Современники не забыли и роли Репнина в гонениях на Суворова. Сделавшись самым близким сотрудником императора, князь Николай Васильевич рьяно принялся за переделку армии на прусский лад. «Репнин,— читаем мы в «Записках» барона Карла фон Гейкинга (крупного чиновника, ведавшего религиозными делами инородцев), всегда старался унизить достоинства Суворова, не любимого Павлом и отставленного от службы за то, что осмелился выразить мнение, будто можно выигрывать сражения, не обременяя солдат крагами, косою и пудрою... Репнин же увлекся в отношении к этому известному генералу до таких низостей, что мне и говорить о них не хочется» .

Близкая ко двору графиня В. Н. Головина вспоминает, как весной 1797 г. служивший на юге граф М.П. Румянцев (старший сын полководца) «написал князю Репнину, будто фельдмаршал (Суворов.— В.Л.) волновал умы, и дал понять, что готовится бунт. Князь Репнин чувствовал всю лживость этого известия, но не мог отказать себе в удовольствии подслужиться и повредить фельдмаршалу, заслугам которого он завидовал. Поэтому он сообщил письмо графа Румянцева графу Растопчину. Этот последний представил ему, насколько было опасно возбуждать резкий характер императора, доводы его не произвели, однако, никакого впечатления на князя Репнина, он сам доложил письмо Румянцева его величеству, и Суворов подвергся ссылке» .

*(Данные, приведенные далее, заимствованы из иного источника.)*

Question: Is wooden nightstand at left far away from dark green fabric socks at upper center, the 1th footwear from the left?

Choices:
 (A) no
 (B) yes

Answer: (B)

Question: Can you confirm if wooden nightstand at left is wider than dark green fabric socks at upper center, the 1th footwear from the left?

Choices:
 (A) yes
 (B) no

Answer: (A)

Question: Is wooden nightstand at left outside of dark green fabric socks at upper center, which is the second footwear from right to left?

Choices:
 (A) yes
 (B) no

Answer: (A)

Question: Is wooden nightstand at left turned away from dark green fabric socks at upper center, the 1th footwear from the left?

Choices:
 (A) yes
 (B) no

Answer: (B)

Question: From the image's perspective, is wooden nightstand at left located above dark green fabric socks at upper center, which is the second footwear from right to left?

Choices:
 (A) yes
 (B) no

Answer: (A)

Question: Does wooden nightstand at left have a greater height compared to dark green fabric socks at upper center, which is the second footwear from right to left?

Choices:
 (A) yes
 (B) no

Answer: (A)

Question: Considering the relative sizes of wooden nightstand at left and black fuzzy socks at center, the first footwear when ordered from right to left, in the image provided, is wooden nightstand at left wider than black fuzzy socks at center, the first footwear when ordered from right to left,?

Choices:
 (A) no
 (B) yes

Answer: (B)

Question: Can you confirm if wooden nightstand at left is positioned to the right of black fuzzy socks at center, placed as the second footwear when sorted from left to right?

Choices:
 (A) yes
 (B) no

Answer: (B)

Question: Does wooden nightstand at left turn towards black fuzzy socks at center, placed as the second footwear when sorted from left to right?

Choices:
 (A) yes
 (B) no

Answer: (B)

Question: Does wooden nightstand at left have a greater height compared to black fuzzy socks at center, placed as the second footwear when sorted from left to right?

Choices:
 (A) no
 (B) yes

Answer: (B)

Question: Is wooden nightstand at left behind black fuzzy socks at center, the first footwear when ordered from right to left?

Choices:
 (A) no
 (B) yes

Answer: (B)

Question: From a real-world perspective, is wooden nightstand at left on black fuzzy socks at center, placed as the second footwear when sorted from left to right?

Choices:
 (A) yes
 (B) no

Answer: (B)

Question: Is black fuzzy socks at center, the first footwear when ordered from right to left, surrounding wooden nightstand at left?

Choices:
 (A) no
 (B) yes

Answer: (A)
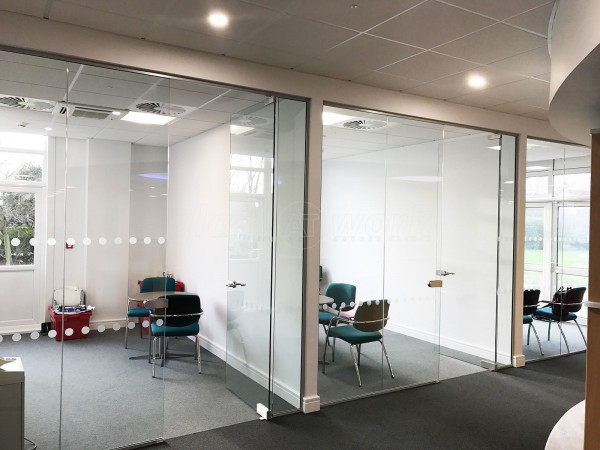
You are a GUI agent. You are given a task and a screenshot of the screen. Output one action in this format:
    pyautogui.click(x=<x>, y=<y>)
    Task: Click on the wall
    The height and width of the screenshot is (450, 600).
    Given the screenshot: What is the action you would take?
    coord(196,190), coord(356,189), coord(98,168)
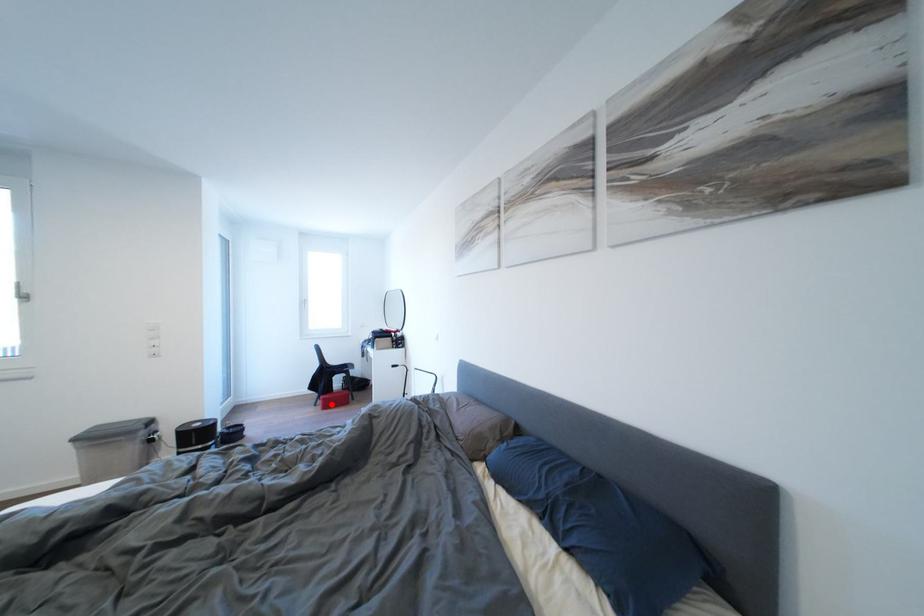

Странное дело: и до революции, и особенно после — Новикову и Радищеву были посвящены десятки публикаций, а широкий протест военных кругов против антинациональной политики Павла оказался вне поля зрения отечественных историков. Редчайшее исключение представляет обстоятельное исследование Т.Г. Снытко, затерявшееся среди журнальных публикаций 50-х годов нашего века и практически неизвестное читателям. На основании сохранившихся материалов секретнейшего расследования об офицерском заговоре, направленном против опруссачивания армии, исследователь показала, что уже в начале 1797 г. полковник Александр Михайлович Каховский, герой Очакова и Праги, пользовавшийся доверием Суворова, предложил ему поднять армию против засевших в Петербурге гатчинцев. «Государь хочет все по-прусски в России учредить и даже переменить закон»,— приводит слова Каховского арестованный и допрошенный капитан В. С. Кряжев. Патриотически настроенные офицеры считали, что надо «восстав против государя, идти далее... на Петербург» . А вот свидетельство другого участника заговора — будущего героя Отечественной войны 1812 года Алексея Петровича Ермолова (брата Каховского по матери): «Однажды, говоря об императоре Павле, он (Каховский. — В.Л.) сказал Суворову: «Удивляюсь вам граф, как вы, боготворимый войсками, имея такое влияние на умы русских, в то время, как близ вас находится столько войск, соглашаетесь повиноваться Павлу?» Суворов подпрыгнул и перекрестил рот Каховскому. «Молчи, молчи,— сказал он, — не могу. Кровь сограждан!»  Великий полководец и гражданин предпочел ссылку братоубийственной войне. Он не мог увести армию с юга и отдать туркам все, ради чего воевали поколения русских людей. Но Суворов не выдал Каховского.